Kementrian Keuangan pada 16 Agustus 2017 merilis Rancangan APBN 2018. Dalam rilis tersebut disebutkan anggaran penerimaan negara Rp.1878,4 triliun yang didapat dari pajak Rp.1.609,4 triliun (86%); sumber daya alam (SDA) migas Rp 77,2 triliun (4 %) dan SDA non Migas Rp 22,1 triliun (1%). Sedangkan anggaran belanjanya, cicilan pokok utang dan bunga Rp 629,2 triliun; bunga Rp 247,6 triliun dan defisit (minus) anggaran Rp 326 triliun
Kebijakan defisit APBN makin melanggengkan utang Indonesia yang terus membengkak tak terkendali. Utang berbasis riba, produk kapitalisme, bukan untuk kemajuan tapi menghasilkan kehancuran suatu bangsa.. Betapa kita saksikan hari ini, Indonesia yang kaya sumber daya alamnya harus rela dijarah penjajah sebagai konsekuensi bangsa ini berutang kepada mereka. Walhasil, rakyat selalu menjadi pihak yang dikorbankan. Sungguh ironi, Indonesia yang kaya akan SDA hanya menikmati hasil 5 % saja, dan terpaksa bertahan hidup dari pajak dan utang.

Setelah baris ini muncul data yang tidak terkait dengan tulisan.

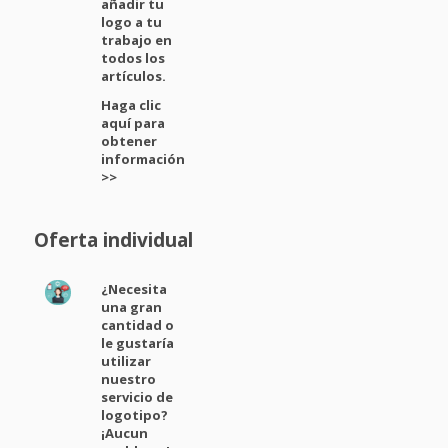
añadir tu
logo a tu
trabajo en
todos los
artículos.
Haga clic
aquí para
obtener
información
>>
Oferta individual
¿Necesita
una gran
cantidad o
le gustaría
utilizar
nuestro
servicio de
logotipo?
¡Aucun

Oleh karena itu, wajar jika dikatakan berharap Indonesia bebas dari utang bagai mimpi yang tak akan terwujud, selama sistem ekonomi Indonesia masih berbasis ekonomi kapitalisme. Alternatif satu-satunya, sesungguhnya Indonesia masih bisa diselamatkan dengan sistem ekonomi islam yang telah terbukti dalam sejarah penerapannya, membawa negara khilafah saat itu berada di masa keemasannya dan mensejahterakan rakyatnya. Masalahnya tinggal mau atau tidak mengambil islam sebagai solusi, disaat pemerintah saat ini justru sedang mengidap alergi pada kata'khilafah'.
.
[1] Perkins, J. (2016). The New Confessions of an Economic Hit Man. Berrett-Koehler Publishers.